Last week Jack Frye, worried about his growing waistline, announced a deal that will fatten his airline: the purchase for $350,000 of Marquette Airlines which (when Civil Aeronautics Authority approves) will give TWA a closely knit 565-mile feeder system in the heart of rich midwest traffic territory.

Marquette was organized little more than a year ago, by another executive with an airline pilot's ticket in his pocket: convivial, pianoplaying, 33-year-old Winston Weidner Kratz. He ran it on a shoestring for months with outdated Stinson tri-motors. The line was a natural. From a TWA connection at St. Louis it ran to Cincinnati, crossed TWA again at Dayton, and continued north to Toledo and Detroit. But until CAA gave it a certificate of convenience and necessity it was not an airline entity, had no sales value.
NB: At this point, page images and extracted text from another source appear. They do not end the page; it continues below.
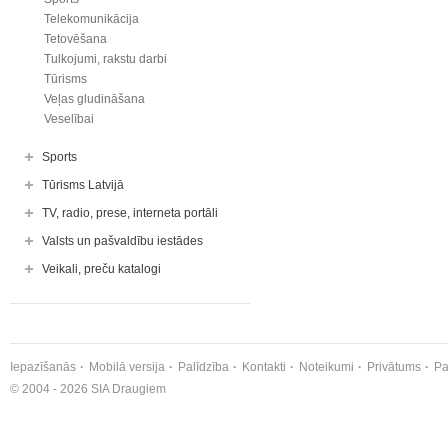
Telekomunikācija
Tetovēšana
Tulkojumi, rakstu darbi
Tūrisms
Veļas gludināšana
Veselībai
Sports
Tūrisms Latvijā
TV, radio, prese, interneta portāli
Valsts un pašvaldību iestādes
Veikali, preču katalogi
Iepazīšanās
Mobilā versija
Palīdzība
Kontakti
Noteikumi
Privātums
Pa
© 2004 - 2026 SIA Draugiem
Loudest to shout against a certificate for Marquette was naturally Jack Frye's TWA which wanted no newcomer in the field it hoped eventually to develop. When it was granted TWA lost no time in demanding a rehearing from the CAA.
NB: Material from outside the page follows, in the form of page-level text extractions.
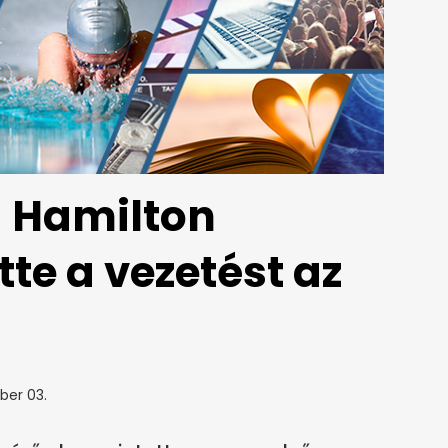
- Hamilton
tte a vezetést az
ber 03.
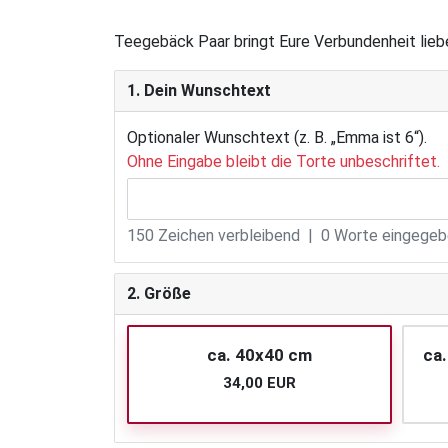
Teegebäck Paar bringt Eure Verbundenheit lieb
1. Dein Wunschtext
Optionaler Wunschtext (z. B. „Emma ist 6“).
Ohne Eingabe bleibt die Torte unbeschriftet.
150
Zeichen verbleibend |
0
Worte eingegebe
2. Größe
ca. 40x40 cm
ca.
34,00 EUR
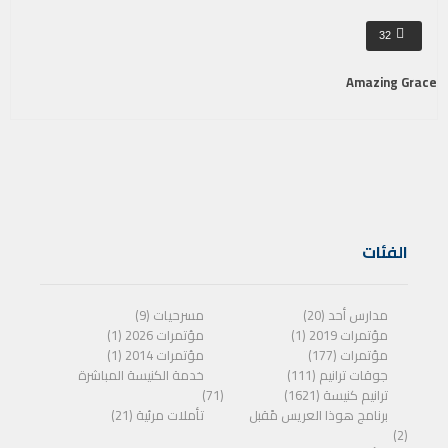
32
Amazing Grace
الفئات
مدارس أحد (20)
مسرحيات (9)
مؤتمرات 2019 (1)
مؤتمرات 2026 (1)
مؤتمرات (177)
مؤتمرات 2014 (1)
جوقات ترانيم (111)
خدمة الكنيسة المباشرة
ترانيم كنيسة (1621)
(71)
برنامج هوذا العريس مًقبل
تأملات مرئية (21)
(2)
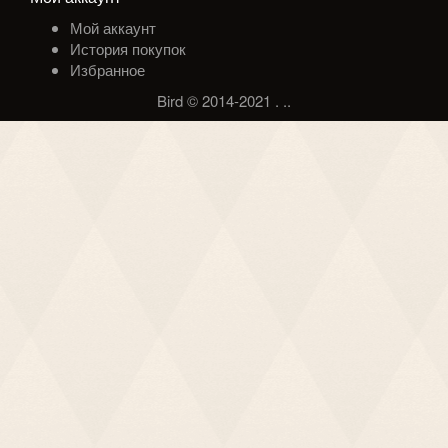
Мой аккаунт
История покупок
Избранное
Bird © 2014-2021
.
.
.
That was the beginning of a deal. While the airlines' lawyers were arguing before the CAA, opponents Frye and Kratz went hangar-flying over drinks in a nearby bar, became fast friends. A few weeks ago they met again on a New Mexico dude ranch at a meeting of Conquistadores del Cielo (Conquerors of the Sky), an airline executives' organization for making hoopla in ten-gallon hats and hair pants (see cut). Over the poker table where they played with steady hand for fat stakes, and on horseback trips where they rode for saddle-galls, the deal was made. The sale was for cash, in which Marquette's chief financial backer, Pittsburgh Capitalist John McKelvy, will have the chief share. It also included a job in TWA's executive line for shrewd "Wink" Kratz.